Hedge concurs, particularly in the case of vulnerability analysis.
"A regular practice of vulnerability analysis should include testing for WAP configuration and to identify potential rogue access points," he said. "This is not sufficient to remove the threat, but it is something that should be conducted."
Hedge believes that in many cases, organizations can leverage existing monitoring tools to increase wireless network vulnerability.
"A practice of using network access control [NAC] solutions -- which test to make sure that only approved devices can connect to the network -- can reduce the risk of someone hijacking a WAP or inserting a rogue access point to provide surreptitious access to a network," Hedge says.

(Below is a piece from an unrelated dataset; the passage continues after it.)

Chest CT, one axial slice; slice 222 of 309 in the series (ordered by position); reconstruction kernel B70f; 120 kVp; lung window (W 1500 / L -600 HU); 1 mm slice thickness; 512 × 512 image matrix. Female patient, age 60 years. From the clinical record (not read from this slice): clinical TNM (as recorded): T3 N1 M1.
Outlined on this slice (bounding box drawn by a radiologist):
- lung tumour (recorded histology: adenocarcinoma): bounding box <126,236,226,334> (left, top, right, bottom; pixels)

No matter what tool is used to keep track of wireless activity, it will be rendered ineffective if not used properly. In one case, the GAO said, an agency tried to save money by installing a centrally monitored and managed wireless intrusion detection system at only one of its locations, rather than all of them.
"At the location we visited that did not have the system deployed, there was no alternate approach to wireless monitoring, posing the risk of undetected wireless access points, intrusions, and loss of sensitive, proprietary data," the report said.
And at several agencies that had a wireless intrusion detection system in place, the system was rendered ineffective due to poor rule-setting practices.
"Specifically, the systems at each location had not been tailored to ignore known false-positives. As a result, the systems generated large numbers of alerts for rogue access points, most of which were false," the report said. "Local network administrators therefore had no way to determine which alerts were actual security events, hindering their ability to take advantage of the security aspects of the system."